-- WORK TO BE COMPLETED --
Your output consists solely of the lines from the one that contains "fx_px: 1011" to the end of the material, each reproduced exactly; pictures do not belong in it.

═════ DATASET CONTENT

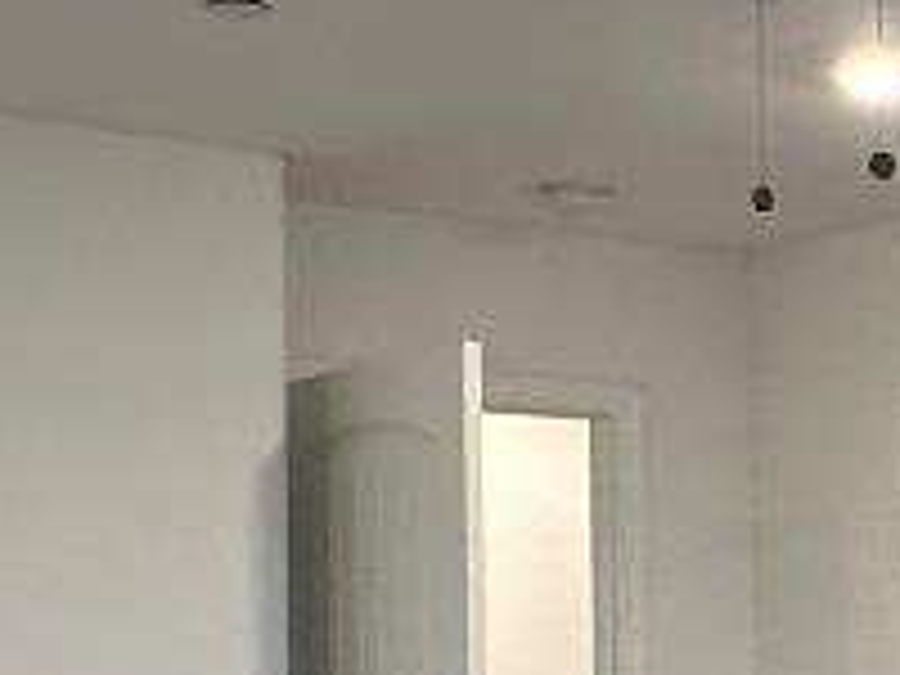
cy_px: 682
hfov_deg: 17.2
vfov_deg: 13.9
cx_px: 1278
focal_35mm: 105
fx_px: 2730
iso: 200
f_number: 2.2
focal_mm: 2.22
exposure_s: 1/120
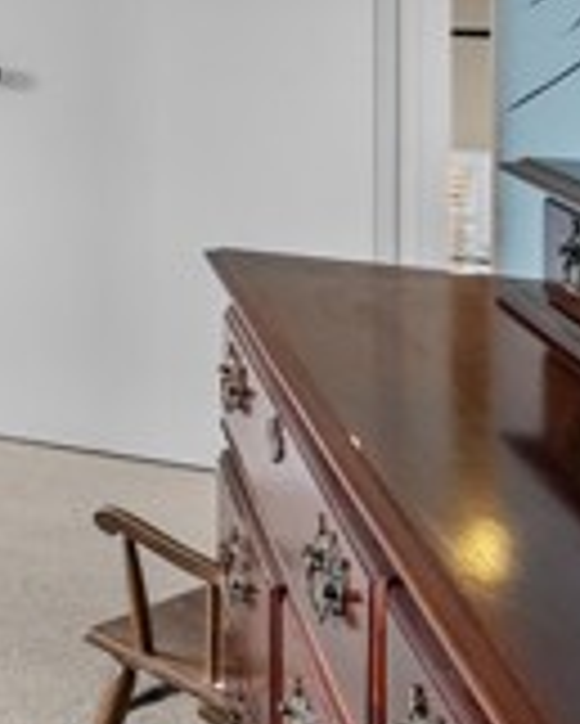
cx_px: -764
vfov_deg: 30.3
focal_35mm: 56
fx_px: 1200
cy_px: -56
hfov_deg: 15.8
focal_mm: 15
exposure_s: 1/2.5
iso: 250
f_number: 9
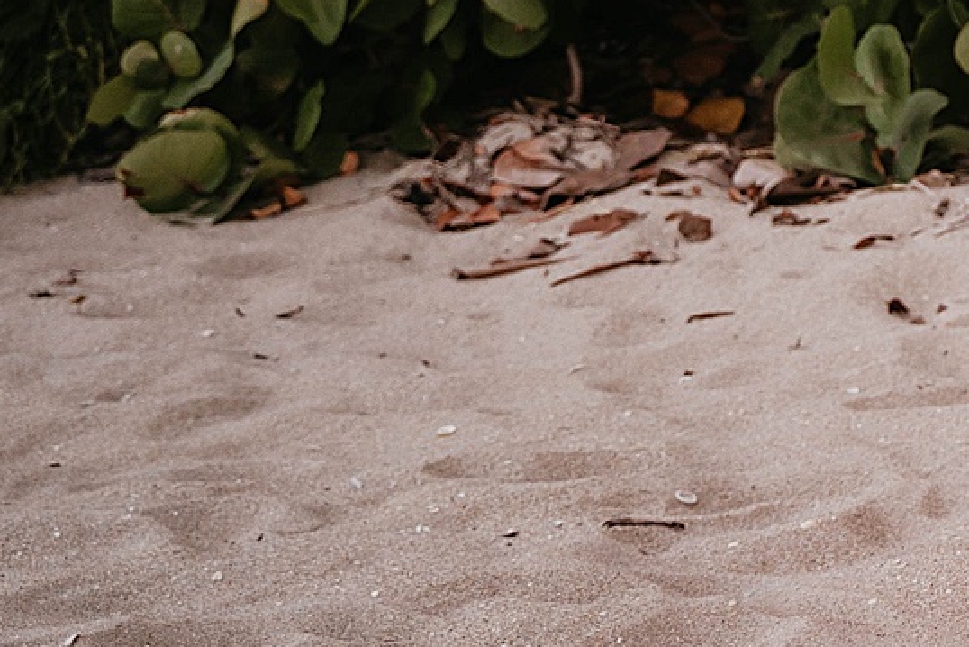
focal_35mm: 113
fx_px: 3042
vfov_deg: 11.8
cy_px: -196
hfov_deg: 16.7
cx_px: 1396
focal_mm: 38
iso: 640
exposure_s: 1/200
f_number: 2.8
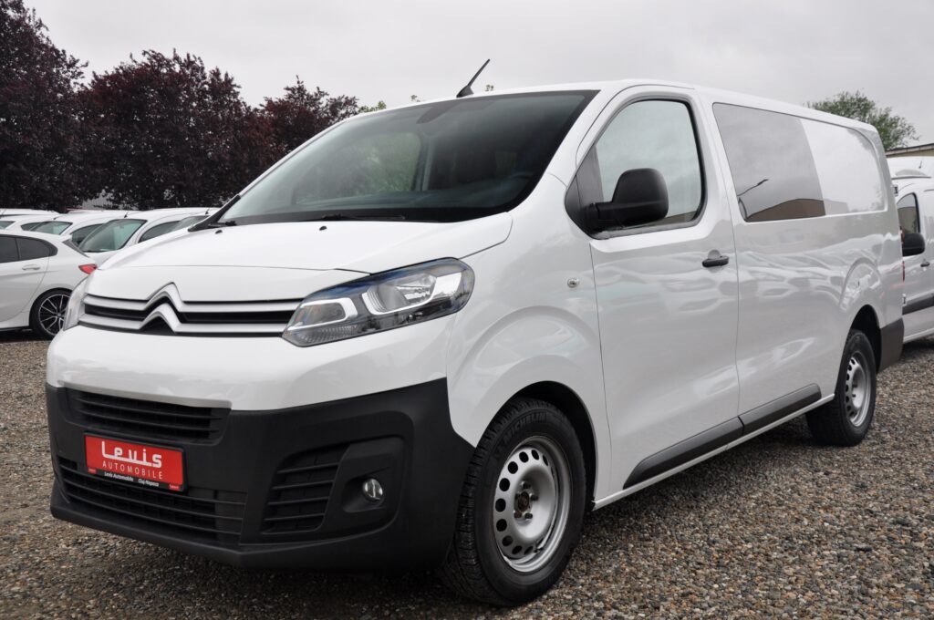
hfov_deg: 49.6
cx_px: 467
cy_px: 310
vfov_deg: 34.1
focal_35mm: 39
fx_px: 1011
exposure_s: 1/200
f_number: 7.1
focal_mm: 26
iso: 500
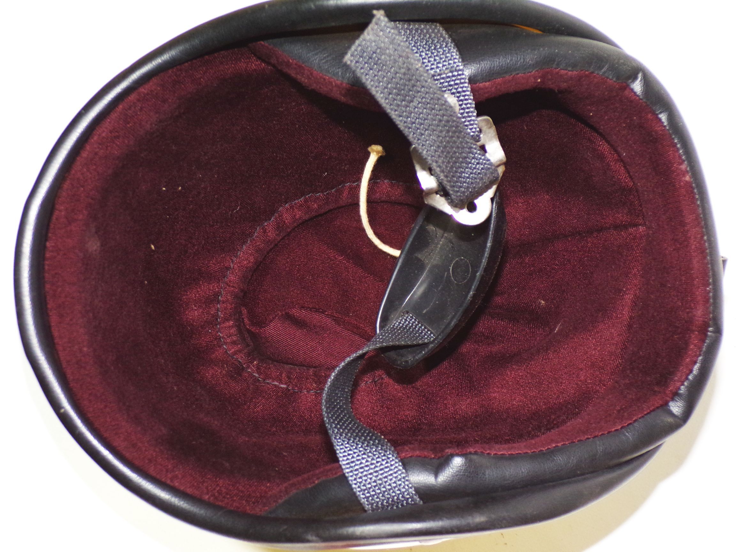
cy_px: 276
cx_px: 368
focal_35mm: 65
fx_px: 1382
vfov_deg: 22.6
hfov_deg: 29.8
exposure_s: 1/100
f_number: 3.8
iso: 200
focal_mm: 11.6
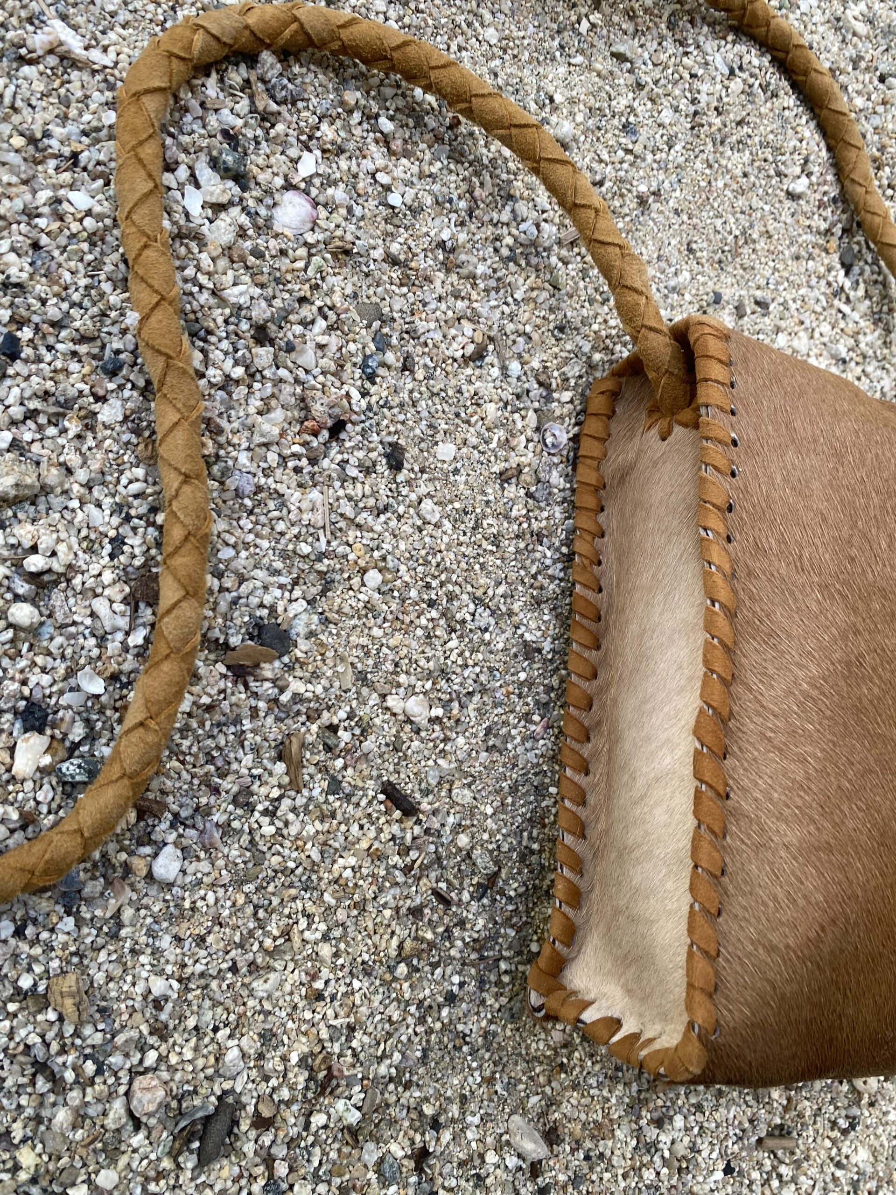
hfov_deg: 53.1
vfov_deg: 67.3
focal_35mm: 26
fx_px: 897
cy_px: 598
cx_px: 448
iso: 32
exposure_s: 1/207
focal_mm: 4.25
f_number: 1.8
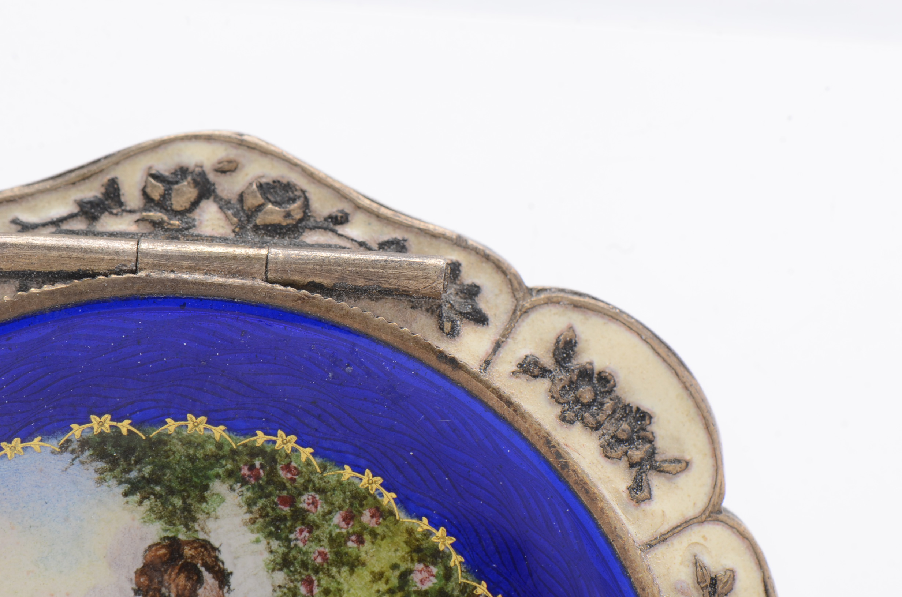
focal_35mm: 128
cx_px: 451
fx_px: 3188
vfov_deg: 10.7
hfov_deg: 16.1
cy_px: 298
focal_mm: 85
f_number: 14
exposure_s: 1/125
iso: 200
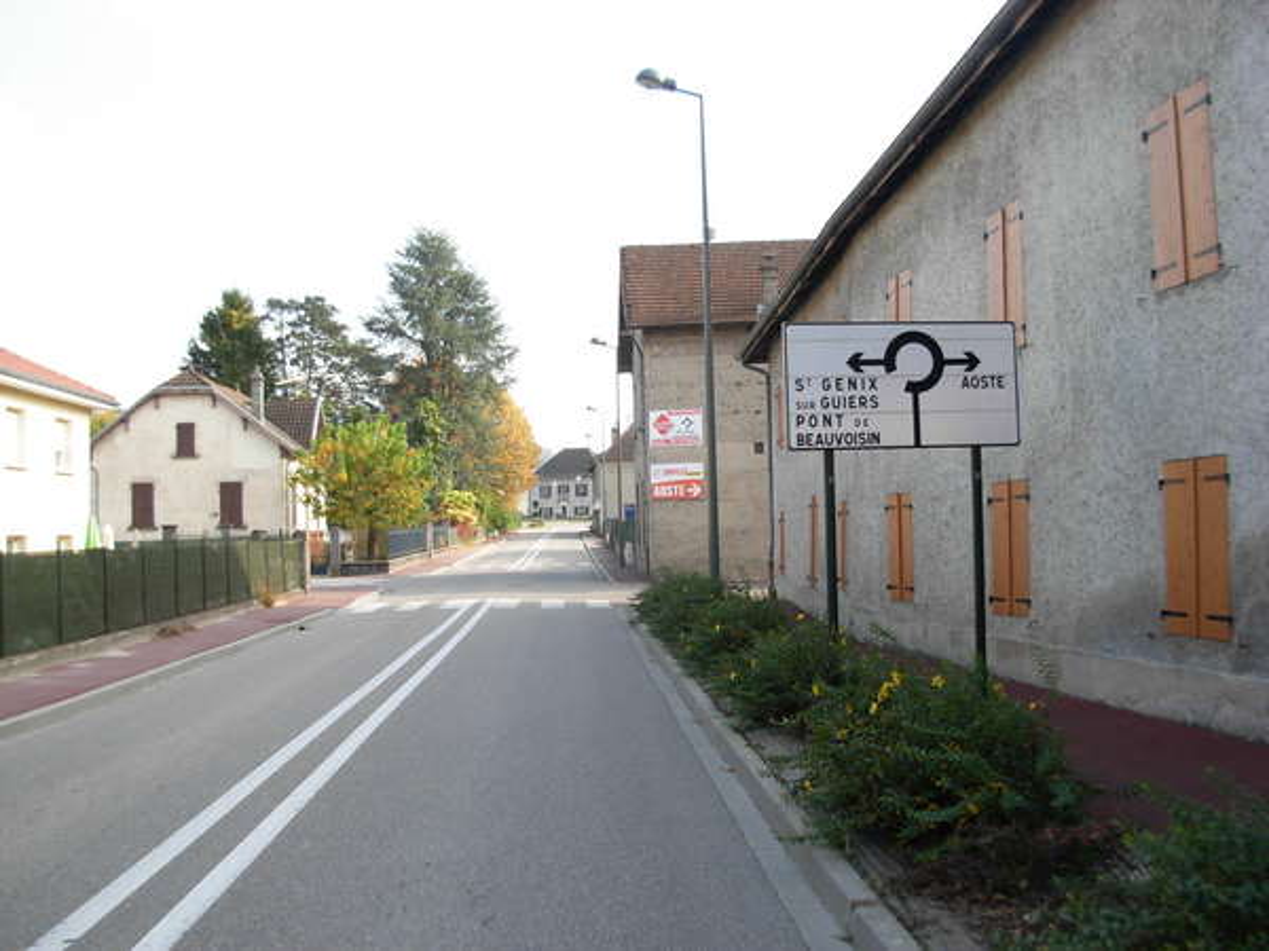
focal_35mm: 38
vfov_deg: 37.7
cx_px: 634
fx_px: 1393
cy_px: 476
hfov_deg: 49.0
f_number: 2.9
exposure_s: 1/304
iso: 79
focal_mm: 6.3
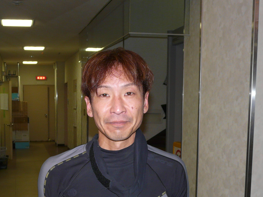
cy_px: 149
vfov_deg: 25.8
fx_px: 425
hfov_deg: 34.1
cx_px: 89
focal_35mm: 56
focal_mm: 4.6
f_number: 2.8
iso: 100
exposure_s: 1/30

══════════

-- RESULT --
fx_px: 1011
exposure_s: 1/200
f_number: 7.1
focal_mm: 26
iso: 500
cy_px: 276
cx_px: 368
focal_35mm: 65
fx_px: 1382
vfov_deg: 22.6
hfov_deg: 29.8
exposure_s: 1/100
f_number: 3.8
iso: 200
focal_mm: 11.6
hfov_deg: 53.1
vfov_deg: 67.3
focal_35mm: 26
fx_px: 897
cy_px: 598
cx_px: 448
iso: 32
exposure_s: 1/207
focal_mm: 4.25
f_number: 1.8
focal_35mm: 128
cx_px: 451
fx_px: 3188
vfov_deg: 10.7
hfov_deg: 16.1
cy_px: 298
focal_mm: 85
f_number: 14
exposure_s: 1/125
iso: 200
focal_35mm: 38
vfov_deg: 37.7
cx_px: 634
fx_px: 1393
cy_px: 476
hfov_deg: 49.0
f_number: 2.9
exposure_s: 1/304
iso: 79
focal_mm: 6.3
cy_px: 149
vfov_deg: 25.8
fx_px: 425
hfov_deg: 34.1
cx_px: 89
focal_35mm: 56
focal_mm: 4.6
f_number: 2.8
iso: 100
exposure_s: 1/30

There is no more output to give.